Uw opdracht. Toon elke regel hieronder waarin het woord "start" voorkomt. Houd daarbij rekening met hoofdletters en kleine letters.

Aangeleverde regels.

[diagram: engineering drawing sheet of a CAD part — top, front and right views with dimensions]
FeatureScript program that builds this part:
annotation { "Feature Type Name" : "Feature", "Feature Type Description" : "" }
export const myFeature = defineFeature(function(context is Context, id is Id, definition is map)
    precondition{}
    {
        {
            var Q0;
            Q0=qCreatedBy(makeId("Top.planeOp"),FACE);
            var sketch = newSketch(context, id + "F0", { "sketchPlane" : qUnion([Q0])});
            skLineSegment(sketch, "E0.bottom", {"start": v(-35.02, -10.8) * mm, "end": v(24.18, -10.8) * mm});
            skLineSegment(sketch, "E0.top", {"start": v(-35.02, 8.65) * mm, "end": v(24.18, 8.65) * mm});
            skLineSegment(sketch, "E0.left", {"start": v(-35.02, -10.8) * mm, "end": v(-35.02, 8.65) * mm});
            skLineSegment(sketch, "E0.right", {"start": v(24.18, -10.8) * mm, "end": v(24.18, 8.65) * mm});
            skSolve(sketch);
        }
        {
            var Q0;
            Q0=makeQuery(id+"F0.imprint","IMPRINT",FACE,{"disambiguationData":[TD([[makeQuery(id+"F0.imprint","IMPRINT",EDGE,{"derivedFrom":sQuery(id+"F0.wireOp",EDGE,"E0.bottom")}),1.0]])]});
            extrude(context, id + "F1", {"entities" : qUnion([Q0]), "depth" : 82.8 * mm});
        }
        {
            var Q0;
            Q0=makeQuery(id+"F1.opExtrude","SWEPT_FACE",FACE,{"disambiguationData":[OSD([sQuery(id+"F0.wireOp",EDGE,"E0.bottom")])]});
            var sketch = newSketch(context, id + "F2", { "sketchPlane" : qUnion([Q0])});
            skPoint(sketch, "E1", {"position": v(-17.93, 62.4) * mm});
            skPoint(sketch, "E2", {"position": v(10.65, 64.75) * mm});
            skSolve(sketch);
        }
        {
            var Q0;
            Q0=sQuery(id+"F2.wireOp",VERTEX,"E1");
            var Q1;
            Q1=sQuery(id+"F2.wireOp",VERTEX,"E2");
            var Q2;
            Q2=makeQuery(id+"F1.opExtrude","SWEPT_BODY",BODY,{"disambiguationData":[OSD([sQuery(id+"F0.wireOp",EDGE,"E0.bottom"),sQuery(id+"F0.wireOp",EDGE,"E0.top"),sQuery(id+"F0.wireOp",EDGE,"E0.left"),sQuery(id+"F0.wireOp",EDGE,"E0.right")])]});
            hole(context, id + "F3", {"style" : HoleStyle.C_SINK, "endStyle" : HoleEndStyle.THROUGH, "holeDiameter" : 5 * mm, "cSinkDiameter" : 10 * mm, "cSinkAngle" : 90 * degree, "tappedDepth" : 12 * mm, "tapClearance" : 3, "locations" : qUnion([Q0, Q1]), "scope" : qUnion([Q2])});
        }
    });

Uw antwoord.
            skLineSegment(sketch, "E0.bottom", {"start": v(-35.02, -10.8) * mm, "end": v(24.18, -10.8) * mm});
            skLineSegment(sketch, "E0.top", {"start": v(-35.02, 8.65) * mm, "end": v(24.18, 8.65) * mm});
            skLineSegment(sketch, "E0.left", {"start": v(-35.02, -10.8) * mm, "end": v(-35.02, 8.65) * mm});
            skLineSegment(sketch, "E0.right", {"start": v(24.18, -10.8) * mm, "end": v(24.18, 8.65) * mm});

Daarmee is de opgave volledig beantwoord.